(Collection entries)
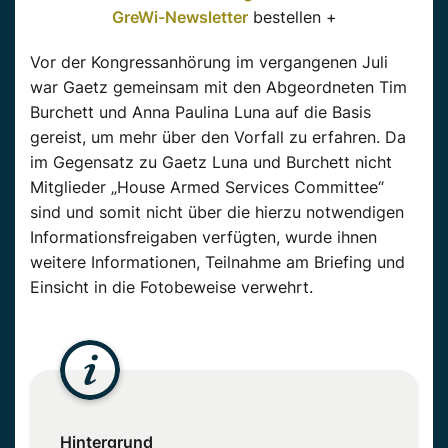
GreWi-Newsletter
bestellen +
Vor der Kongressanhörung im vergangenen Juli
war
Gaetz
gemeinsam mit den
Abgeordneten
Tim
Burchett
und Anna Paulina
Luna
auf die Basis
gereist, um mehr über den Vorfall zu erfahren. Da
im Gegensatz zu
Gaetz
Luna
und
Burchett
nicht
Mitglieder „House
Armed
Services
Committee
“
sind und somit nicht über die hierzu notwendigen
Informationsfreigaben
verfügten, wurde ihnen
weitere Informationen, Teilnahme am Briefing und
Einsicht in die Fotobeweise verwehrt.
Hintergrund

▸ Problem statement:
Reproduce every line of text in the material above verbatim, in the original order, and omit the pictures from your answer.

▸ Task response:
GreWi-Newsletter
bestellen +
Vor der Kongressanhörung im vergangenen Juli
war
Gaetz
gemeinsam mit den
Abgeordneten
Tim
Burchett
und Anna Paulina
Luna
auf die Basis
gereist, um mehr über den Vorfall zu erfahren. Da
im Gegensatz zu
Gaetz
Luna
und
Burchett
nicht
Mitglieder „House
Armed
Services
Committee
“
sind und somit nicht über die hierzu notwendigen
Informationsfreigaben
verfügten, wurde ihnen
weitere Informationen, Teilnahme am Briefing und
Einsicht in die Fotobeweise verwehrt.
Hintergrund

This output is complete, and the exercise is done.